Blue Cheese vs Crab
Side-by-side macro comparison. Blue Cheese vs Crab per their standard serving sizes.
Macro Comparison Table
| Macro | Blue Cheese | Crab | Difference |
|---|---|---|---|
| Calories | 100 cal | 87 cal | +15% Blue |
| Protein | 6g | 18g | -67% Blue |
| Carbs | 0.7g | 0g | 0% Blue |
| Fat | 8g | 1.1g | +627% Blue |
Differences shown relative to Blue Cheese. Positive = Blue Cheese has more.
Quick Take
Blue Cheese delivers 100 calories per serving with 6g protein, 0.7g carbs, and 8g fat. Crab delivers 87 calories with 18g protein, 0g carbs, and 1.1g fat.
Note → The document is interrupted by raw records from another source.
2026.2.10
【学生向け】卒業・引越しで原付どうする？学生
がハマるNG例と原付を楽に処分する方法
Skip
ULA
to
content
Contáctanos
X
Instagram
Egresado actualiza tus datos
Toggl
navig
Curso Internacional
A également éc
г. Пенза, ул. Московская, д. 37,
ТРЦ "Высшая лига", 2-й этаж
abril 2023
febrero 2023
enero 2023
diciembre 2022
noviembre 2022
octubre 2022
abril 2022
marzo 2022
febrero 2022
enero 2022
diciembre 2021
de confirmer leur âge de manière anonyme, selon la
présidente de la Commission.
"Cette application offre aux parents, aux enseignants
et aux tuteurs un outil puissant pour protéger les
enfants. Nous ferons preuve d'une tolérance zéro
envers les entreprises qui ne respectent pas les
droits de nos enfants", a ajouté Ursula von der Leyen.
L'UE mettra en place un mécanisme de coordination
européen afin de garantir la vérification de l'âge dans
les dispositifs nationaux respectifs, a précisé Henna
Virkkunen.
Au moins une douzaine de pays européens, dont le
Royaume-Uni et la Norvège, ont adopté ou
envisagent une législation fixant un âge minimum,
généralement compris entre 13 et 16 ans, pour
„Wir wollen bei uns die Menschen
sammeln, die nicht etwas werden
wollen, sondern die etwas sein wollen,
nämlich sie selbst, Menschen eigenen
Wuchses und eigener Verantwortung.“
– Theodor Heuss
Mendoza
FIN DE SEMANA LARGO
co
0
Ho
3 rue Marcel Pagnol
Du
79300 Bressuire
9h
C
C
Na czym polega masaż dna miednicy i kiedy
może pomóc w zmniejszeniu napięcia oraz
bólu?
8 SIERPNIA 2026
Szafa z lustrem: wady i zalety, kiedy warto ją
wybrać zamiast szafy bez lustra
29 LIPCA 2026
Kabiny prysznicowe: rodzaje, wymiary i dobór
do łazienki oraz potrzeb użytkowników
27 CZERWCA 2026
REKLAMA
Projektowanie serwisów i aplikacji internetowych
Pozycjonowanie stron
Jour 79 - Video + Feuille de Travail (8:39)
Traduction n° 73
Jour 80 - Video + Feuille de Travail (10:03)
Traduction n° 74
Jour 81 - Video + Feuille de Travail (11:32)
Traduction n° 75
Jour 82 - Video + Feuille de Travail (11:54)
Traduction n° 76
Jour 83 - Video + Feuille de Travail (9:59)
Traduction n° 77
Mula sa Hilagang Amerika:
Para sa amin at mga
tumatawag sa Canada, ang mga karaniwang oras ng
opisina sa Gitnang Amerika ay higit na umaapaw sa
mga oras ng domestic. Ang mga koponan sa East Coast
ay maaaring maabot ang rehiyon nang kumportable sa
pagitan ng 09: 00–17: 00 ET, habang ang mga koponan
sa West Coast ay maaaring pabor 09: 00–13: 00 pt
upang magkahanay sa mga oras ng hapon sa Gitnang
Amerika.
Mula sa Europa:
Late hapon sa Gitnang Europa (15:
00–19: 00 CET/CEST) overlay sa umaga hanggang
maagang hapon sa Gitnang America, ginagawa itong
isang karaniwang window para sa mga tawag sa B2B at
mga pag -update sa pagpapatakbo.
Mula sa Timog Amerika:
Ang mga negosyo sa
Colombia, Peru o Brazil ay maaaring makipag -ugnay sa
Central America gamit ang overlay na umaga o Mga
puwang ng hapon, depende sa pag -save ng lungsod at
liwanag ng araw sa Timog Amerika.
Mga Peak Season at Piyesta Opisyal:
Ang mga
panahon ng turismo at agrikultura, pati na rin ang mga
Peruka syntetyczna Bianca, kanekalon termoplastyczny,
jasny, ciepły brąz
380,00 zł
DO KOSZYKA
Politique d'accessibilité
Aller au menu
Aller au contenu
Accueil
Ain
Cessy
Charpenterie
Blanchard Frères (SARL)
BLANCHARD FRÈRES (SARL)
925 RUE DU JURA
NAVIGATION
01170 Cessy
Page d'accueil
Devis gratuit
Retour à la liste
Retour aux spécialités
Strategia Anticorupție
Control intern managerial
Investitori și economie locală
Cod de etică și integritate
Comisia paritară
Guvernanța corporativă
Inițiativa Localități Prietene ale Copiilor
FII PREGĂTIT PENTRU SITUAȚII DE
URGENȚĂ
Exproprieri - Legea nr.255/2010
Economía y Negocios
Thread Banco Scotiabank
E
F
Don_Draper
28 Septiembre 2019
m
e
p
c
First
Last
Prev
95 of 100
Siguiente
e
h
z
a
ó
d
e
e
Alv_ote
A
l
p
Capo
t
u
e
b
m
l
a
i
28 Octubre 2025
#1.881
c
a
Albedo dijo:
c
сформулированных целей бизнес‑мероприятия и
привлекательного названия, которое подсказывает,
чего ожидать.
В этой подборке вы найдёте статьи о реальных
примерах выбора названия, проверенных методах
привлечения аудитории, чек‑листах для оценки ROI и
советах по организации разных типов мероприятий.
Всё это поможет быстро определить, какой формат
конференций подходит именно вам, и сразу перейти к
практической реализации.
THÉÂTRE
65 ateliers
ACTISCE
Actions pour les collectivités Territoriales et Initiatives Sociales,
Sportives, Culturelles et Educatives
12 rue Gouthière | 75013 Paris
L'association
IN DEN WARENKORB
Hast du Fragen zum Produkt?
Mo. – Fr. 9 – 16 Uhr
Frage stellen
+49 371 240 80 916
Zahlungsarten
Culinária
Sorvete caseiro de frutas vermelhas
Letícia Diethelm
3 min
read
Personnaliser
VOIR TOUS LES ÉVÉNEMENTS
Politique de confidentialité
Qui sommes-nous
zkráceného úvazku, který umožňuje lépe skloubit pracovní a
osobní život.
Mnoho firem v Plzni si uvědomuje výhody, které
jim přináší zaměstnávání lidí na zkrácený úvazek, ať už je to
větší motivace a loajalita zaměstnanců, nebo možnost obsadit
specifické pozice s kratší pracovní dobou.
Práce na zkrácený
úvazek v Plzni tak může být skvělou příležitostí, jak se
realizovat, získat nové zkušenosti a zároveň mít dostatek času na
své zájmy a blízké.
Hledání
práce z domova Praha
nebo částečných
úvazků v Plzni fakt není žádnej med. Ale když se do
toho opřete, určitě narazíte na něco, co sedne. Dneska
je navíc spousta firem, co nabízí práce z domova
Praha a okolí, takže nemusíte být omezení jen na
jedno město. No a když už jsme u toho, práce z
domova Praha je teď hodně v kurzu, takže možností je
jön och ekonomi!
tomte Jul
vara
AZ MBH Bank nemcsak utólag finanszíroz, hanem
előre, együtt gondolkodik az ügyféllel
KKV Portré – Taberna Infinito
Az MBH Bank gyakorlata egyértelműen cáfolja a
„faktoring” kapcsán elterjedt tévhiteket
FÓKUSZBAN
The most meaningful difference: they're within 13 calories per serving, so calorie load is essentially equivalent. For protein density per calorie, Crab wins at 83% of calories from protein.
When to Pick Each
For Cutting / Weight Loss
When cutting on a tight calorie budget, Crab gives you 13 more calories of headroom per serving — that's room for an extra snack, more vegetables, or a higher-protein second portion. If protein density matters more (which it does for preserving muscle on a deficit), Crab delivers more grams of protein per calorie consumed.
For Bulking / Muscle Gain
For muscle gain, you want calories AND protein. Blue Cheese brings 100 calories — useful when you're chasing a surplus and struggling to eat enough. Crab delivers 18g of protein per serving, which directly feeds muscle protein synthesis. The best pick depends on whether you need more total calories or more usable protein.
For Keto / Low-Carb
Both Blue Cheese and Crab are keto-friendly with under 10g carbs per serving.
Frequently Asked
Which has more protein, Blue Cheese or Crab?
Crab has more protein: 18g vs 6g per serving. That's a difference of 12g.
Which has fewer calories, Blue Cheese or Crab?
Crab has 87 calories per serving vs 100 calories in Blue Cheese — a difference of 13 calories.
Is Blue Cheese or Crab better for keto?
Crab is the better keto choice at 0g carbs per serving vs 0.7g carbs in Blue Cheese.
Is Blue Cheese or Crab better for weight loss?
For weight loss, Crab gives you more calorie flexibility (13 cal less per serving). For preserving muscle during a deficit, Crab delivers more protein per calorie. Most people on cuts benefit from Crab.
Which Is Better for Your Goal?
🔥 Weight Loss
Crab
Higher protein-to-calorie density + lower absolute fat = more satiety per calorie.
💪 Muscle Gain
Crab
Higher absolute protein per serving better supports muscle protein synthesis.
🥑 Low-Carb / Keto
Crab
Lower carbohydrate content fits keto and low-carb macros without burning your carb budget.
Both fit most balanced diets. These verdicts reflect macro-only comparisons — taste, satiety, cost, and personal preference also matter.